US Defense Secretary Mr Donald Rumsfeld said today Russia and the US no longer needed nuclear deterrence pacts such as the Anti-Ballistic Missile (ABM) treaty.
Mr Rumsfeld said Washington would go ahead with missile defence plans outlawed by the ABM pact despite Moscow's opposition.
"Here you have an agreement between two states that was developed in 1972 during the Cold War that has outlived its usefulness," he said at a meeting with Russian journalists. "I am a simple soul. I think life is a lot simpler if we pick up and go on".
Mr Rumsfeld is in Moscow for one-day talks with his Russian counterpart, Mr Sergei Ivanov, on the US missile defence system and potential major cuts in the nuclear arsenals of both nations. Russian media have said he would also meet President Vladimir Putin.

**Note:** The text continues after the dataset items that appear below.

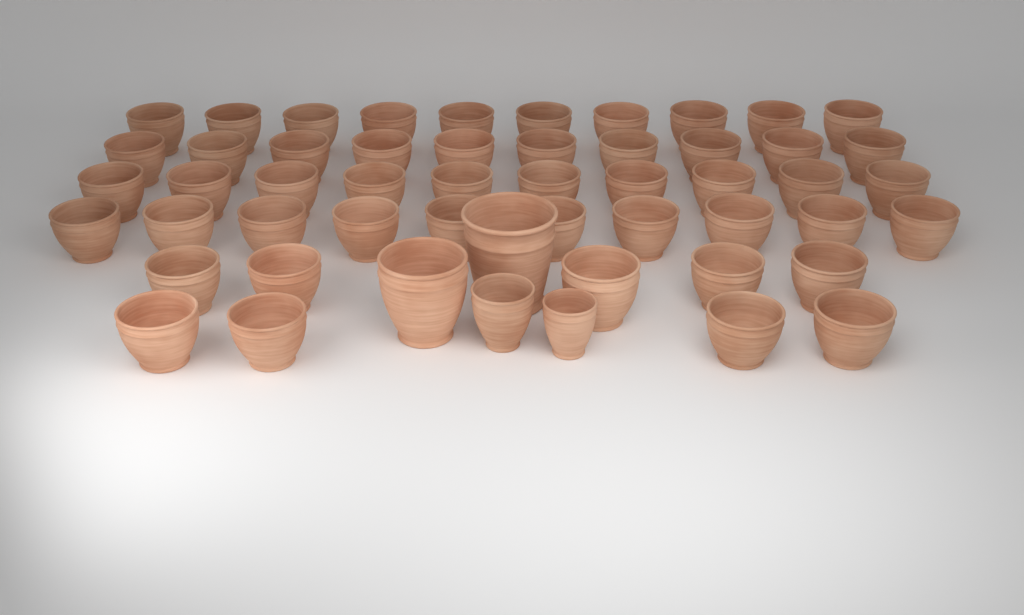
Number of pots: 53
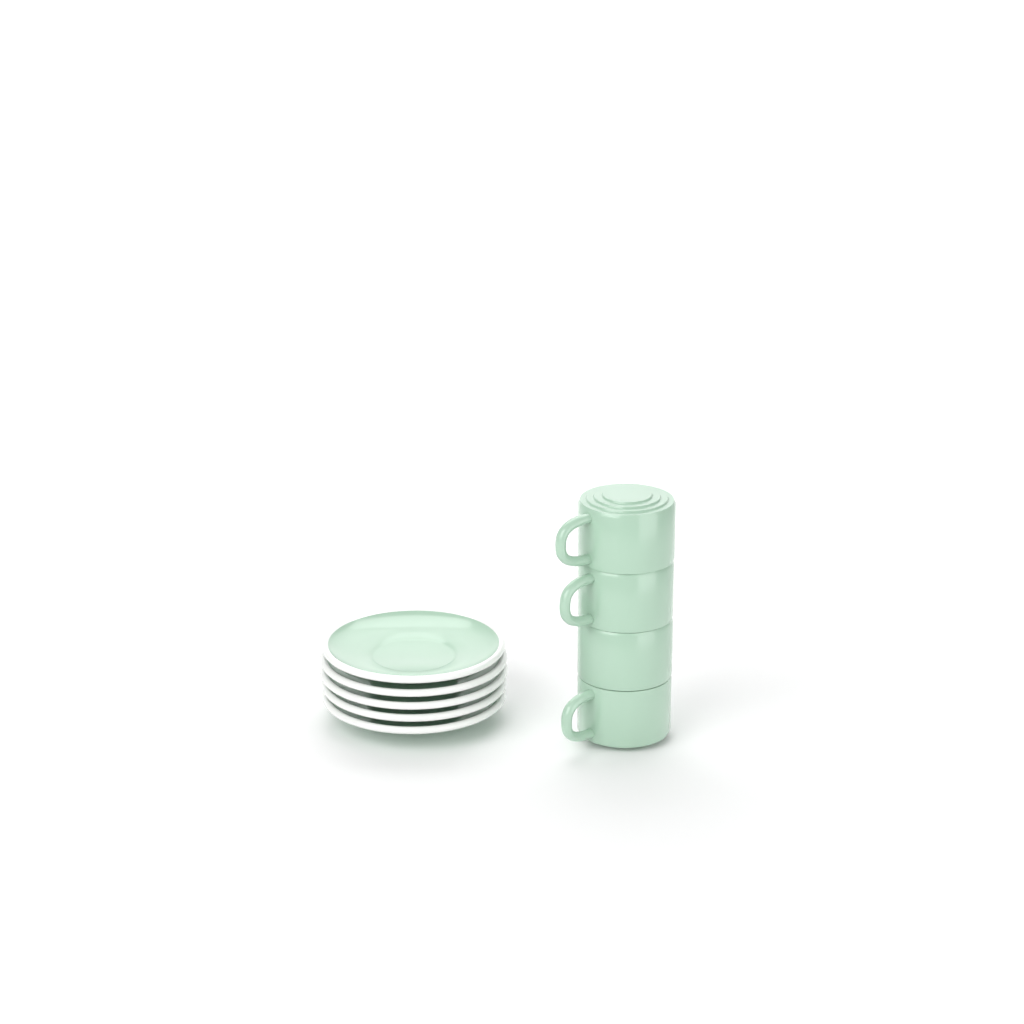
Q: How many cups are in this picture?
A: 4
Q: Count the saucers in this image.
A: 5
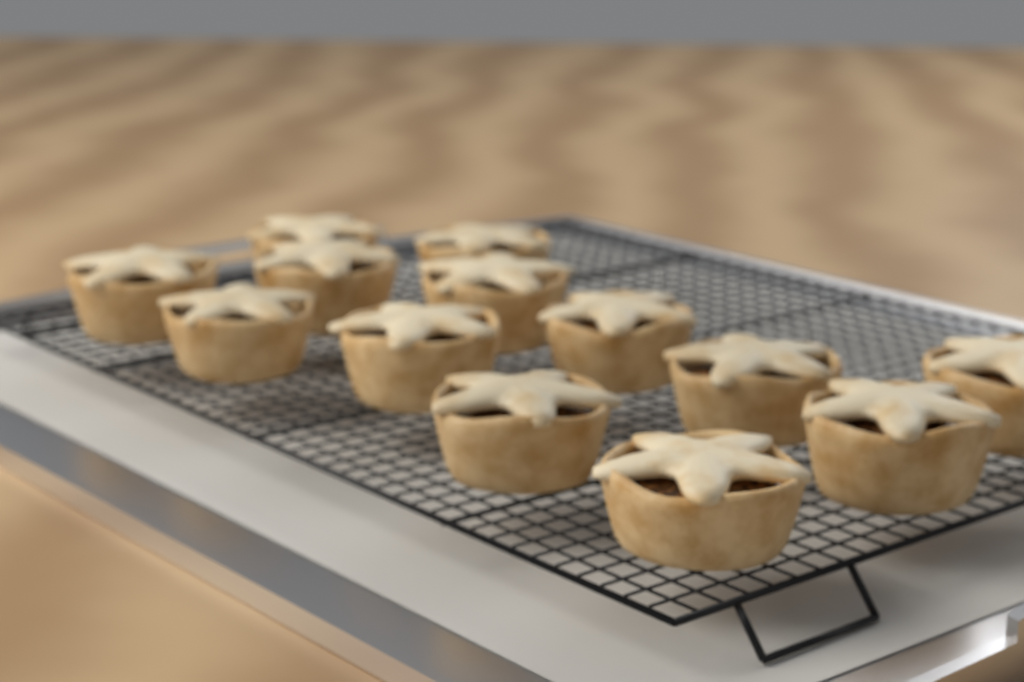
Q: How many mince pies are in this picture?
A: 13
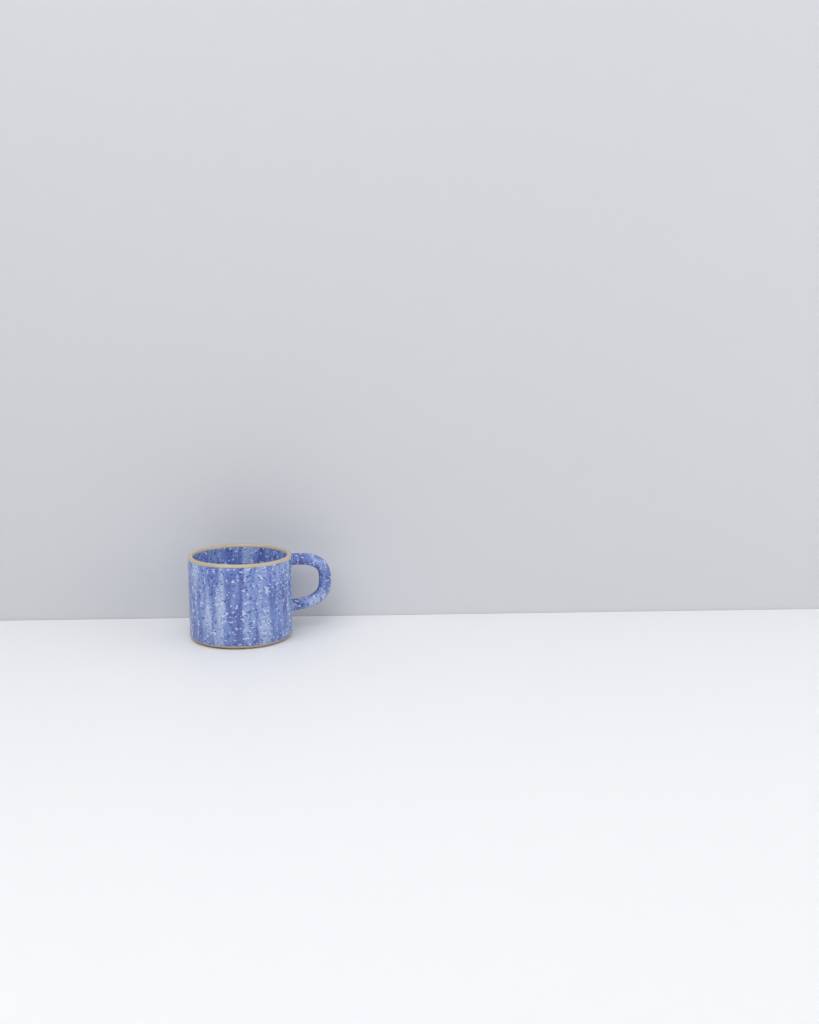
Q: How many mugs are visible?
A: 1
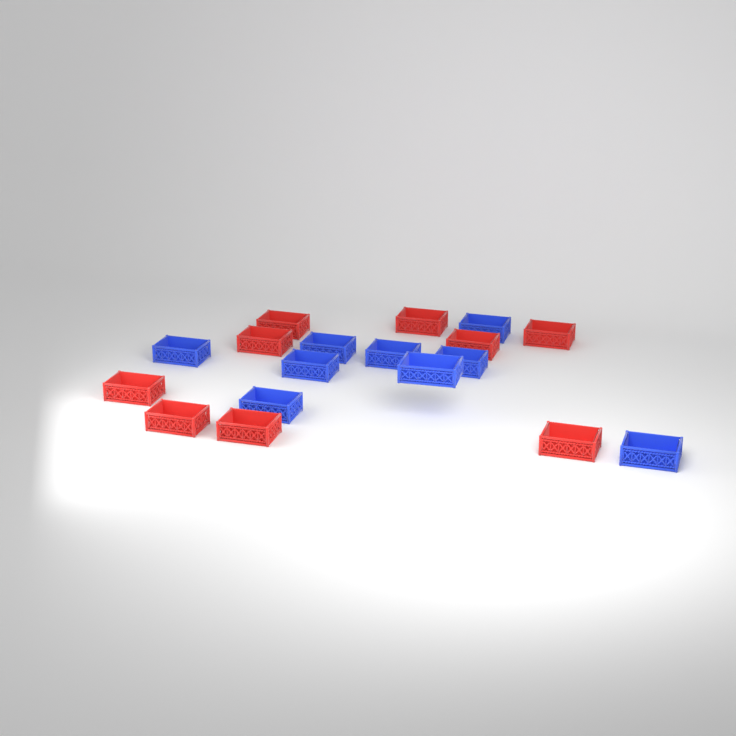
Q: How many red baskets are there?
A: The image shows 9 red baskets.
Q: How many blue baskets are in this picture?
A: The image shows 9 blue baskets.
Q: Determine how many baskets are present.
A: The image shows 18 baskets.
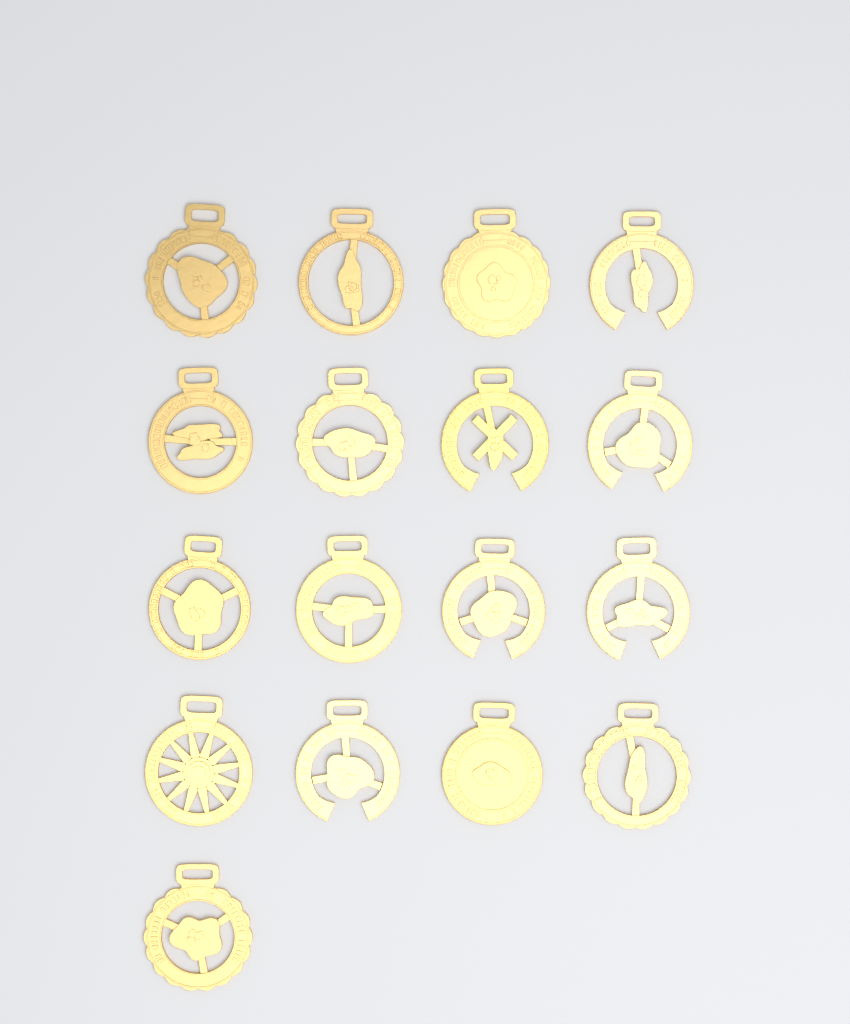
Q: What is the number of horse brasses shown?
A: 17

Russia is suspicious of US plans designed to protect the United States from potential attacks by rogue states and is reluctant to approve any changes to the ABM treaty.
Mr Rumsfeld said Washington's desire to get rid of the ABM treaty came from fundamental changes in bilateral relations and did not harm Russia's interests in any way.
"We don't have treaties with Mexico which keep us from bombing each other or attacking each other or . . . with Canada or with England," he said.
"The idea that a limited missile defence system ought to bother anybody is silly," he said. "The only one it's going to bother is someone who wants to lob a ballistic missile in on you, and we do not look at Russia as a country that has any desire to do that".